L Manik boleh berbangga hati, karena karya kembali diadaptasi oleh anak band bernama Foxy Muse. Salah seorang vokalis Foxy Muse, Jane Putri, juga menunjukan kebanggaannya bisa membawakan dan merekam lagu wajib nasional karya mendiang L Manik. Band yang dibentuk baru setahun lalu, menjelaskan hal tersebut dihadapan sejumlah wartasan dalam Konprensi Pers di D’Lab, Menteng, Jakarta (14/08).

“Menyanyikan lagu nasional dan lagu daerah adalah bagian dari kebangggaan kami sebagai anak bangsa, tapi baru kali ini kami merekamnya, ” aku Jane Putri.

Foxy Muse yang memilih jalur fusion, mencoba menginterpretasikan kembali lagu ‘Satu Nusa Satu Bangsa’ dalam nuansa yang lebih ringan sederhana. Alasannya, menurut Putri, karena mereka ingin lagu nasional yang pernah di daur ulang oleh band Cokelat sekitar tahun 2007 itu, kembali happening dikalangan anak muda, para millenials.

“Selama ini lagu-lagu wajib nasional hanya dinyanyikan pada saat-saat tertentu saja. Kami ingin lagu-lagu dengan tema nasionalisme ini bisa menjadi keseharian para millenials yang kini banyak menghabiskan waktu mereka dimedia sosial sambil dengerin macam-macam lagu,” papar Putri yang diamini rekan-rekannya, Cindy Permata (vokal), Amanda Prasyta (kibor), Paulus Priyadi (bass), Gerald Smith (drum) dan Rio Hamonangan (gitar).

Ada fakta menarik tentang lagu ‘Satu Nusa Satu Bangsa’, yang dikemukakan Raja Manik, ponakan L. Manik yang kini dipercayakan sebagai publisher hak cipta sejumlah karya L. Manik, seperti ‘Desaku’ dan ‘Nyiur Melambai’. Menurut Raja Manik, sejak tahun 2002 silam, ahli waris tak pernah lagi menerima royalti lagu wajib nasional karya L Manik. Padahal jumlah royalti tidak seberapa besar.

“Untuk lagu Satu Nusa Satu Bangsa,  royalti yang diterima tak lebih dari sejuta rupiah dalam setahun, sebelum Bapak Tua L. Manik wafat,” ungkap Raja Manik, yang menyebutkan ada belasan lagu rohani karya L. Manik yang royaltinya belum sempat diurus.
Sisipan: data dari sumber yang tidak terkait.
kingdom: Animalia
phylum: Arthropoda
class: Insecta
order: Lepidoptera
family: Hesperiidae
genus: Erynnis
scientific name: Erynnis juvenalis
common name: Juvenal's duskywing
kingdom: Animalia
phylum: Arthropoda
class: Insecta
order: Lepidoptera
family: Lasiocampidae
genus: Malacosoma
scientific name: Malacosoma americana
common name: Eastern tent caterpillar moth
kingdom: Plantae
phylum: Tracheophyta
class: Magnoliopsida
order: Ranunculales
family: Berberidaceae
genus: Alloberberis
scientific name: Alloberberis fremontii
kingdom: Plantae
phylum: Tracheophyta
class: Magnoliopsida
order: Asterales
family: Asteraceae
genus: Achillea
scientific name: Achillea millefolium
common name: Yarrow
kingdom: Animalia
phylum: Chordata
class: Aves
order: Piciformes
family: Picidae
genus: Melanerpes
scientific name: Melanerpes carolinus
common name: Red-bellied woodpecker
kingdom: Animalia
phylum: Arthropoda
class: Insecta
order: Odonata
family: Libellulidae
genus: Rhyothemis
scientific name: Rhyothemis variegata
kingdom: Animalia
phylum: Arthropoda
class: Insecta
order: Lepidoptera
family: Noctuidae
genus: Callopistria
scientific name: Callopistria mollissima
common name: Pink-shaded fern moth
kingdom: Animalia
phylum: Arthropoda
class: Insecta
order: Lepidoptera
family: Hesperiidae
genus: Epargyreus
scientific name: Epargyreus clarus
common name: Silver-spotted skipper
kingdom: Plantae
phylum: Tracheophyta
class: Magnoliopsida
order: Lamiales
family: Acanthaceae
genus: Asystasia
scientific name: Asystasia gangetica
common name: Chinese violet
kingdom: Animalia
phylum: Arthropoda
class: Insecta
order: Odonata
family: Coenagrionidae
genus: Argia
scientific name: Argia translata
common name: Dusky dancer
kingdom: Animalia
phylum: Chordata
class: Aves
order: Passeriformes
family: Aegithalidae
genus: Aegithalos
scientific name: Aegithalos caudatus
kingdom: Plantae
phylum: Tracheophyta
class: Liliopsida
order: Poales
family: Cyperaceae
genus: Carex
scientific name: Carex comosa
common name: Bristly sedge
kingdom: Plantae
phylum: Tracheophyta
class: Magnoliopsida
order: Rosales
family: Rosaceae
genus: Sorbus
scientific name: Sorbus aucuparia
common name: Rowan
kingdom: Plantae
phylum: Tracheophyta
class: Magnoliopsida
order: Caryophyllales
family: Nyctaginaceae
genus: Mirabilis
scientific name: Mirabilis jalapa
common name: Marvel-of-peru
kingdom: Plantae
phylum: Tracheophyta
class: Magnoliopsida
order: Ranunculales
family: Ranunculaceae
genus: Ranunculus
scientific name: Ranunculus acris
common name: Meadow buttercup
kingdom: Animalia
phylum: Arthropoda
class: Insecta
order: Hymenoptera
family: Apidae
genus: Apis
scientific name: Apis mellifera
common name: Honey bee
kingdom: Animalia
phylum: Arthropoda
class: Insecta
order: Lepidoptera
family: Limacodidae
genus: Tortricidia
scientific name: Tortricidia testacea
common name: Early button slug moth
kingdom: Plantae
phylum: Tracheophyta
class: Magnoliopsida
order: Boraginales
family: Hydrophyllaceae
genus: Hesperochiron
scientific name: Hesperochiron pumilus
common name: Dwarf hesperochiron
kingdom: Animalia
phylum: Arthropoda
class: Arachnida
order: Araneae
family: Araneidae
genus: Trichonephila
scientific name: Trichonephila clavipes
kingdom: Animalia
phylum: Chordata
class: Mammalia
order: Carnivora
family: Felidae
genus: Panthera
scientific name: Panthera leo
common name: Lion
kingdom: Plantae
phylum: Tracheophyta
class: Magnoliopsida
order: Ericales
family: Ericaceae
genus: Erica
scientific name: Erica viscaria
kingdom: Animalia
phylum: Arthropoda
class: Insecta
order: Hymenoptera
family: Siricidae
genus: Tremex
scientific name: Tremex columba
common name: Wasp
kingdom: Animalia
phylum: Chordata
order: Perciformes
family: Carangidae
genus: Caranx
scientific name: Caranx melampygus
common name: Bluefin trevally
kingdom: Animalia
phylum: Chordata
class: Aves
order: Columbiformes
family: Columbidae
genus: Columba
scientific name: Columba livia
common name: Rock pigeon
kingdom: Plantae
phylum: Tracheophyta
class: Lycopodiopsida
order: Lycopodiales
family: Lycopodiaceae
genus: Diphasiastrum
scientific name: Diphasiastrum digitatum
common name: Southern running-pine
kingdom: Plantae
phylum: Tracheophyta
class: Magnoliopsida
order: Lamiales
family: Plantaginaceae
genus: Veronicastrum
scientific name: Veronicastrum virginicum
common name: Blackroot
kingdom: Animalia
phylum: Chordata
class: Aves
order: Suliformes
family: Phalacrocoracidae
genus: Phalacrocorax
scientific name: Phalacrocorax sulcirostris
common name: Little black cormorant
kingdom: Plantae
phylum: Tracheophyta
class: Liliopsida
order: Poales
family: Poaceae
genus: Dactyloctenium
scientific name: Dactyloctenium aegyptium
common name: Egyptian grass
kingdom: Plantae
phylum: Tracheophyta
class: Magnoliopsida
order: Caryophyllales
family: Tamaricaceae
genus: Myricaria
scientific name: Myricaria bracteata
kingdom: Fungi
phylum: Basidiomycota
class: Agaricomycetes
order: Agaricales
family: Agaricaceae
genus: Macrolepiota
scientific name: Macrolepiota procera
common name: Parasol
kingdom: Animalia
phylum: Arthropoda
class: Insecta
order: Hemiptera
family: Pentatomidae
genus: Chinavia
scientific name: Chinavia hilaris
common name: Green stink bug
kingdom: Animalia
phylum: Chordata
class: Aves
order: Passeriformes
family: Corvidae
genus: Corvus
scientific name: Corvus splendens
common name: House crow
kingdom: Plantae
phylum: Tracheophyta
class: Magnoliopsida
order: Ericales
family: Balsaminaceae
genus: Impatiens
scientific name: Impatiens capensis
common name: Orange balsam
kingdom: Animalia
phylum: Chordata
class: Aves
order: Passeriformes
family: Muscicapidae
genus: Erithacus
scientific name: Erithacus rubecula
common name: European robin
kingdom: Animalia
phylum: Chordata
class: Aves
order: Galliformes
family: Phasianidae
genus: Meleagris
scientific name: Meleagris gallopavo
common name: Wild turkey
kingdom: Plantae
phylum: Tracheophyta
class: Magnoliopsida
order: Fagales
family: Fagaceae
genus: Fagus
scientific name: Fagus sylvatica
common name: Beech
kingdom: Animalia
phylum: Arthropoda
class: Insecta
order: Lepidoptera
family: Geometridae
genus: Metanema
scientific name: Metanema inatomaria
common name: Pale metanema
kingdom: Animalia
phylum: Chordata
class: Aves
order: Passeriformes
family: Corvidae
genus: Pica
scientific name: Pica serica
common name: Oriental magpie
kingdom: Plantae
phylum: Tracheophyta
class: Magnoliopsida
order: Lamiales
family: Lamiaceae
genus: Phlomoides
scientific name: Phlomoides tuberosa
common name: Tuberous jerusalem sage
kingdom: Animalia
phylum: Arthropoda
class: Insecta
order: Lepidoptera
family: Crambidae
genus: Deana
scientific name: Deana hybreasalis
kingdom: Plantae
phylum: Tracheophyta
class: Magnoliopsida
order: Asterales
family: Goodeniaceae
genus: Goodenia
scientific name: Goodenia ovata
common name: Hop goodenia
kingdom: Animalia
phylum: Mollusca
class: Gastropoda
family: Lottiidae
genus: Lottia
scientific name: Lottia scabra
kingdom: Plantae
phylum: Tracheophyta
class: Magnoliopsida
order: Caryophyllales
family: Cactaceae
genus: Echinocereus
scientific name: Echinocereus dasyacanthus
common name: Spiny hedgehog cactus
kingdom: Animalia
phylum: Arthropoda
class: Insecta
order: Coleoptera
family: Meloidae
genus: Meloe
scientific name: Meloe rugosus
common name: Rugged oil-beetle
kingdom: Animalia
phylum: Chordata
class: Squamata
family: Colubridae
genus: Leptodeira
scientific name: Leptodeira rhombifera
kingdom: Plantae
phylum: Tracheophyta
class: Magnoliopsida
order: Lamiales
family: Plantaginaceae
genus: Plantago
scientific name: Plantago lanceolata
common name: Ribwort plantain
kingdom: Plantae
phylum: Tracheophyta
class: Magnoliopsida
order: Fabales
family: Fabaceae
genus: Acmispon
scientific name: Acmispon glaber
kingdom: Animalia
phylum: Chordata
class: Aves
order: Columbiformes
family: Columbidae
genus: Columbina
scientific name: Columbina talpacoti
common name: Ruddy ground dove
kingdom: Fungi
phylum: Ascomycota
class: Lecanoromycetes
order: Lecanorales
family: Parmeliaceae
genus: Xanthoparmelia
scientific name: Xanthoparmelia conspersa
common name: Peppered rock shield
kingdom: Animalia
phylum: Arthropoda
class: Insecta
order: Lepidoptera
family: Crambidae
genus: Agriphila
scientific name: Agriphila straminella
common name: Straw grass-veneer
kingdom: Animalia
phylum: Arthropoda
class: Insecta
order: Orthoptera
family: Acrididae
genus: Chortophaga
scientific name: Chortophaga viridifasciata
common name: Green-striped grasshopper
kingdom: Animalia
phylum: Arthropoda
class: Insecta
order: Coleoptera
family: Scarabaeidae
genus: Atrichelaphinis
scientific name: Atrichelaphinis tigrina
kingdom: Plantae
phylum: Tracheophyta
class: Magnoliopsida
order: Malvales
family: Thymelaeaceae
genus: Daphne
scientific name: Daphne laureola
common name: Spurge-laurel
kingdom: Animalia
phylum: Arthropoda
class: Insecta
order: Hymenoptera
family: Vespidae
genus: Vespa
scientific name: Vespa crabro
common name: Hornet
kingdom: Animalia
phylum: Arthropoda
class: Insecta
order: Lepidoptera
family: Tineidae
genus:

Raja Manik menegaskan, bahwa keluarga tidak terlalu mempermaaalahkan royalty. “Soal royalti kami tidak mempermasalahkannya, tapi jangan juga pihak terkait meremehkan karya Bapak Tua kami, L. Manik, ujarnya.

Mendengar kisah itu, Cindy Permata dan Amanda Prasyta, yang tak lain adalah adik kandung Jane Putri, bersama personel Foxy Muse lainnya, bersepakat akan membantu pihak ahli waris untuk menelusuri kembali jejak-jejak royalti lagu wajib nasional karya mendiang L Manik, yang didengarkan oleh hampir seluruh masyarakat, di berbagai ruang publik diseluruh Indonesia.

“Melalui kesempatan ini, saya ingin menganjurkan kepada Foxy Muse untuk mengemban amanah penting yang belum pernah dilirik oleh band manapun, yaitu membantu ahli wsris L. Manik mendapatkan hak royaltinya secara obyektif,” usul Harto Krisbiantoro, seorang ahli Brand Image, putra Kris Biantoro.